*** Begin section ***
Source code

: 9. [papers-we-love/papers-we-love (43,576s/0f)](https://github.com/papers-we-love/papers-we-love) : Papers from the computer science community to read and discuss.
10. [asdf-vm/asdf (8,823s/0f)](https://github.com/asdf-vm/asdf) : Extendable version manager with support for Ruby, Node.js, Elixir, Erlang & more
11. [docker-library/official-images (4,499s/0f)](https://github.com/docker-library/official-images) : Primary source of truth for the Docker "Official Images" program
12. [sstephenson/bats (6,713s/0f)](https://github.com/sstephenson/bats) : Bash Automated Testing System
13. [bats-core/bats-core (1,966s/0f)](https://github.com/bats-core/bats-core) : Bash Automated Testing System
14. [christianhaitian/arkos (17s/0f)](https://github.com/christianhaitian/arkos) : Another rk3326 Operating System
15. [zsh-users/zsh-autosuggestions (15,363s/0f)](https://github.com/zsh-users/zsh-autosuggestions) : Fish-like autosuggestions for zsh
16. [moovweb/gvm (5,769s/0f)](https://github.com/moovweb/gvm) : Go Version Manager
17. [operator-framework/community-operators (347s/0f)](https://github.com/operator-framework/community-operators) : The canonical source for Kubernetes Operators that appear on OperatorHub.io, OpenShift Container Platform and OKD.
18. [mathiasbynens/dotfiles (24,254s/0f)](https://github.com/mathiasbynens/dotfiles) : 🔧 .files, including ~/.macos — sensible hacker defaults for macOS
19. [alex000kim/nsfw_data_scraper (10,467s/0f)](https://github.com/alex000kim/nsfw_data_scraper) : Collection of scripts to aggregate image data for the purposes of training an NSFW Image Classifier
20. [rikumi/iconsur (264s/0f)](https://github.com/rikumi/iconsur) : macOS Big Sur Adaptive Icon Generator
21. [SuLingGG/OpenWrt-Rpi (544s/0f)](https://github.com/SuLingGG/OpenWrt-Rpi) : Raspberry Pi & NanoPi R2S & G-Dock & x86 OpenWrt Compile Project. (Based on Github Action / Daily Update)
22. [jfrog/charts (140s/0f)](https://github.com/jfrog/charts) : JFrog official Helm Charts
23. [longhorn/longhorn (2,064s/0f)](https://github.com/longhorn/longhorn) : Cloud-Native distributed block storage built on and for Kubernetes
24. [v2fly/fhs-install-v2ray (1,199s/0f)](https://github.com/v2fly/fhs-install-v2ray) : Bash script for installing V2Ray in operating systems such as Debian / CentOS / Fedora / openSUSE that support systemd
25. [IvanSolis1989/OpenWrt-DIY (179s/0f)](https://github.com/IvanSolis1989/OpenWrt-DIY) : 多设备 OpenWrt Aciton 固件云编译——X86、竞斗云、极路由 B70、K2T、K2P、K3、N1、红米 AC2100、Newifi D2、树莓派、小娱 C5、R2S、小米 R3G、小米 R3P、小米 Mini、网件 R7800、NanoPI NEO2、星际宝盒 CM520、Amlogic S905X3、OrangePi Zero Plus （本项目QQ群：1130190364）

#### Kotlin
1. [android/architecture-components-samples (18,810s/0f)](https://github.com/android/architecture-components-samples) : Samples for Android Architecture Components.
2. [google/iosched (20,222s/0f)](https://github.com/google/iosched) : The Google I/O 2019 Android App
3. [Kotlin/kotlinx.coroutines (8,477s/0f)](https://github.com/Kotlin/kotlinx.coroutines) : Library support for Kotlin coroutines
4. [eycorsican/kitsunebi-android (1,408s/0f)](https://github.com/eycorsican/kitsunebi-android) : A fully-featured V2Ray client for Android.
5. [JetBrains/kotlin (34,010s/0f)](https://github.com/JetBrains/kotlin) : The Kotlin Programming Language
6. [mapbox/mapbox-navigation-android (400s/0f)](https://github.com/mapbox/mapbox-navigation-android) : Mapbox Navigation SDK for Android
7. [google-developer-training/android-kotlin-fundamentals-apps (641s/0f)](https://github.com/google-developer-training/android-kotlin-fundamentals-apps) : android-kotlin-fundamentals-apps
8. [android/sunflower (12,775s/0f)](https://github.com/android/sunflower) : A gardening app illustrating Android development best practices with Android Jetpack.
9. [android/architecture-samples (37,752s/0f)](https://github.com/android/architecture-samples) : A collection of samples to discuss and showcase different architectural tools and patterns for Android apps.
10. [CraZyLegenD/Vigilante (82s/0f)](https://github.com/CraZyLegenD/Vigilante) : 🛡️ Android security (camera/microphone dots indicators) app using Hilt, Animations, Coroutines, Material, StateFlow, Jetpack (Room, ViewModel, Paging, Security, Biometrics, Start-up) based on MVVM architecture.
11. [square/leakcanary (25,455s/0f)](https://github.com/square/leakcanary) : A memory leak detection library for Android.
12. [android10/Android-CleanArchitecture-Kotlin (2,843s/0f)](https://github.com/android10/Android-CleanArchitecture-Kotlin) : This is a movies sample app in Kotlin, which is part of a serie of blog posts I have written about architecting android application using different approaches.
*** End section ***
### TASK ITEM
Copy all lines of the preceding data that hold the word "google".

### RESULT OF THE TASK
2. [google/iosched (20,222s/0f)](https://github.com/google/iosched) : The Google I/O 2019 Android App
7. [google-developer-training/android-kotlin-fundamentals-apps (641s/0f)](https://github.com/google-developer-training/android-kotlin-fundamentals-apps) : android-kotlin-fundamentals-apps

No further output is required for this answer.